Но чтоб довести свое предложение до совершенства, Фурбиний обещался судей выучить танцовать. «Это очень нужно, – говорил он, – чтоб секретари знали бумаги, а судьи бы хорошо танцовали. В нашем свете, – продолжал он, – такой судья получает покровительство женщин и делает из себя важную особу при дворе он виден на всех балах, во всех маскарадах и во всех гуляньях, а между тем гремит скорыми решениями своих дел. Публика дивится его проворству и расторопности; все вычитают время его упражнения и находят, что он в сутки не более должен спать двух часов. При дворе делают о нем заключение, что это существо произведено целыми веками с тем, чтобы служить украшением двору, делать честь отечеству своими сочинениями и быть славнейшим министром. Все кричат: «Ах, как он хорошо танцует! какой он умница! какой исправный судья! и какой редкий сочинитель!» – но отними у сего чуда природы его секретаря и человека три ученых, которых труды издает он под своим именем, то останется при нем одно танцованье, коим приобрел он такую доверенность».
«Чувствуешь ли ты теперь драгоценность сего искусства, – сказала Прозерпина своему мужу: – и не согласиться ли сам, что непременно надобно из Елисейских полей вытолкать всех древних мудрецов и героев, не умеющих танцевать, а наместо их поместить туда одних танцмейстеров…» Она бы еще далее продолжала, если б не вбежали к ним опрометью наши три судьи.
«Ваше адское величество, – сказал Эак, подошедши к Плутону, – древность моих лет и долговременность нашей службы не такого достойны награждения, чтоб отдать нас на мучение трем палачам, которые едва нас вновь не укорили своими дьявольскими лекарствами, тогда когда мы не чувствуем никакой болезни; разве смеются над нами, что в то время, когда более обыкновенного приходит сюда теней и кучами теснятся на нашей площади, а что всего достойнее уважения, когда сильнейшая охота напала на нас судить, тогда мы заперты в какой-то негодный карантин и содержимся, как бешеные.

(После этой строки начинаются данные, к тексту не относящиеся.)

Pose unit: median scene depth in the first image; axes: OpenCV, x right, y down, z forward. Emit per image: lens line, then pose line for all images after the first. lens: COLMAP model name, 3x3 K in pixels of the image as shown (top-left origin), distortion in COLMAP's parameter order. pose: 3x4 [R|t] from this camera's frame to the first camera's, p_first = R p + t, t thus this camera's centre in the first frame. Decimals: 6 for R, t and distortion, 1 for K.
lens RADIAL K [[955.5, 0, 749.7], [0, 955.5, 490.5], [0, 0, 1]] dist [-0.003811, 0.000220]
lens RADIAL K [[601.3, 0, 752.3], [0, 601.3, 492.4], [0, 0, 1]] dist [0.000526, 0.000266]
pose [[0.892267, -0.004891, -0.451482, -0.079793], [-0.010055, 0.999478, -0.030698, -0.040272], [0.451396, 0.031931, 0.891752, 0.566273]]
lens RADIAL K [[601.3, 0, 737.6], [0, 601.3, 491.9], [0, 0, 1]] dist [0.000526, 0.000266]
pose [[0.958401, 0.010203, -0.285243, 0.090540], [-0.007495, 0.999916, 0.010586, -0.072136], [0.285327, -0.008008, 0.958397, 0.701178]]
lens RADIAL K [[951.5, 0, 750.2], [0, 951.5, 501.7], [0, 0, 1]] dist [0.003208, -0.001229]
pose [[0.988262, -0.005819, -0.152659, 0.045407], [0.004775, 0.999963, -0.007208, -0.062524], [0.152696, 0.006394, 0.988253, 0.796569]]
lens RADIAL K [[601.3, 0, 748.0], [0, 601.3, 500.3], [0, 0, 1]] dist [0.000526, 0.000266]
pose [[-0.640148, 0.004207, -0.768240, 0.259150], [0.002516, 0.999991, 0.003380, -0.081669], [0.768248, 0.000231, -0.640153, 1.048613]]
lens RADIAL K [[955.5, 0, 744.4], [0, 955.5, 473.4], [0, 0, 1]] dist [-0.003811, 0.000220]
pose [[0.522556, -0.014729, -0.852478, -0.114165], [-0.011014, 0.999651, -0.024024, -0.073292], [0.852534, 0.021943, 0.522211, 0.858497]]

Или выпустите нас вон из ада, или посадите попрежнему на наши стулья». – «Я тысячу раз виноват пред вами, любезные друзья, – отвечал Плутон, – по мне донесено, что двое из вас оглохли, а ты, Минос, сошел с ума». – «Как! я сошел с ума! – вскричал Минос, который тогда пускал на воздух водяные пузырьки. – Какая ябеда!.. О боги! сделайте, чтоб все мои пузырьки посели на нос тому, кто называет меня безумным. Если хотите знать, ваше адское величество, – продолжал он, – так я никогда так умен не был, как ныне, в чем свидетельствуюсь тем, что я выбрил бороду, ношу французские кафтаны и сделался любим многими женщинами, которые прежде терпеть меня не могли за мою угрюмость… Пустите, пустите меня на мой стул; вы увидите, какой новый вид я дам моему суду: все красавицы, которые прежде подвергались здесь штрафу за свои непорядки, и все славнейшие Лаисы нынешнего света будут видеть здесь во мне покровителя, и всякая хорошая женщина впредь может откупаться у меня от наказания тем, чем в открытом свете у судей часто находят они себе покровительство; одни только упрямицы будут мною жестоко наказаны».
«Я хочу быть сама сумасшедшая, – сказала Прозерпина, – если он сошел с ума. Ты сам согласишься, жизнь моя, что он никогда так умно не суживал! Я до сих пор всегда взирала с оскорблением, что здесь хорошим женщинам пред дурными никакого не делается отличия и что наши судьи имели жестокость равнодушно с ними обращаться; напротив того, в просвещенном открытом свете совсем не то. Там прекрасные женщины избавлены от всякой опасности и часто выигрывают самые трудные дела. Красота после золота для многих судей есть второй камень соблазна…» – «А особливо, – перехватил италиянец, – те, которые знают хорошо танцовать, очень сильны в большом свете: они нередко судами ворочают для того, что их не только простолюдимы, но и чиновные боятся».